One example: Driveblocks, a startup from the de:hub Security & Defense, originally developed software for autonomous driving in agriculture. Today, the team is exploring security-focused applications for terrain monitoring and border mapping.

Aurora Tech also illustrates dual use in action: the company uses satellite imagery for wildfire prevention. The same AI-powered platform can also be applied for situational analysis in crisis regions.

DefenseTech Booms – and Looks for Synergies

2025 marks a turning point: investor interest in DefenseTech in Europe is at an all-time high. Germany is leading – accounting for around two-thirds of the continent’s total investments. In Munich alone, more than €1.8 billion has flowed into defense-related startups since 2019. But the momentum isn’t solely driven by security concerns – these technologies are highly versatile and commercially scalable.

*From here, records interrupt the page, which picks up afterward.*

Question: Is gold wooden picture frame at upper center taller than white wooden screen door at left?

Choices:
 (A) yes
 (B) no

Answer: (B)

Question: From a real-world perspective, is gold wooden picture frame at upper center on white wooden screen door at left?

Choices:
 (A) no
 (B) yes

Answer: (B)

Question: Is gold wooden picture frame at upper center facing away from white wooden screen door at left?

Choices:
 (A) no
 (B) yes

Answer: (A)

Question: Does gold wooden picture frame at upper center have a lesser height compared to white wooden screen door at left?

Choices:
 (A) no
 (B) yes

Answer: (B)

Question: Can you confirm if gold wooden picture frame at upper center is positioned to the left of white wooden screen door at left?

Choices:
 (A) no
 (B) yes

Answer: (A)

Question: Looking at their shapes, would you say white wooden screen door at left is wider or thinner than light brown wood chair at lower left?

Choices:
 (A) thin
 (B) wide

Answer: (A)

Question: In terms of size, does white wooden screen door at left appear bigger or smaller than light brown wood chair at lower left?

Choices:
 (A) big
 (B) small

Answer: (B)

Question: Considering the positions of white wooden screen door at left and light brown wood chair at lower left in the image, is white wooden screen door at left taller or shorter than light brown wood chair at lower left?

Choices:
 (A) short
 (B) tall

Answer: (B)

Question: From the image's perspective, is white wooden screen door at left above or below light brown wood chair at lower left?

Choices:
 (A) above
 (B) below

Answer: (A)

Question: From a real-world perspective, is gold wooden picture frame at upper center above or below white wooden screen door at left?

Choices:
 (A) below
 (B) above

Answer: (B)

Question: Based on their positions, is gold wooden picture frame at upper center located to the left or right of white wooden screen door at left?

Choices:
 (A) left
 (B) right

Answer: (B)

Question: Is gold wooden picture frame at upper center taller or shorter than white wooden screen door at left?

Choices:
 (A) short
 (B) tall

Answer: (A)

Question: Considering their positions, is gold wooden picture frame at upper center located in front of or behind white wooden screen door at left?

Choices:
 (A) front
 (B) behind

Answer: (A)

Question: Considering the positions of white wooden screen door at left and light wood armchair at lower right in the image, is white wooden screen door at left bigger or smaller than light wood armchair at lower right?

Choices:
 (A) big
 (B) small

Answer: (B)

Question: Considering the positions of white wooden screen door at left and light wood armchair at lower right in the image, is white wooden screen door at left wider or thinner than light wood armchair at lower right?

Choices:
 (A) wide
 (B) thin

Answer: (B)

AI-powered situational analysis, autonomous robotics, resilient networked infrastructures – many of these solutions can be applied beyond defense. They’re especially valuable in sectors where systems need to be robust, mobile, and interoperable. Agriculture is a prime example.

Security Becomes a Production Factor

Agriculture is becoming digital, automated, and connected – and, as a result, more vulnerable. When machines communicate with sensors and satellite data drives harvest forecasting, we’re looking at a system that is not only efficient but must also be secured. Cybersecurity, redundancy, and resilient infrastructure – once exclusive to defense – are now essential in food production.

AgriTech startups, in turn, are delivering technologies that easily translate into security-critical contexts. Sensors, drones, AI-based analytics – all these tools can be used just as effectively in environmental monitoring or crisis management as in farming.

Take SAFIA Technologies from the de:hub AgriFood: originally developed for rapid food testing, its technology is now used in the EU project REACTION to detect chemical hazards in food supply chains. From civilian roots to security-relevant applications – a textbook dual-use case.

Dual Use Needs Practice – and a European Perspective

For technologies to succeed across sectors, it takes more than interfaces. It requires places where collaboration becomes real. That’s exactly what the de:hubs in Osnabrück, Hannover, and Munich provide: testbeds where startups can validate their solutions in real-world conditions – technically, regulatorily, and together with users from different industries.

Many of today’s challenges – from food security to crisis response – are cross-sectoral and pan-European. The earlier interoperable systems are co-developed and tested, the more robust they become. Dual use isn’t a niche – it’s an opportunity: for hands-on innovation, cross-sector resilience, and a technologically sovereign Europe.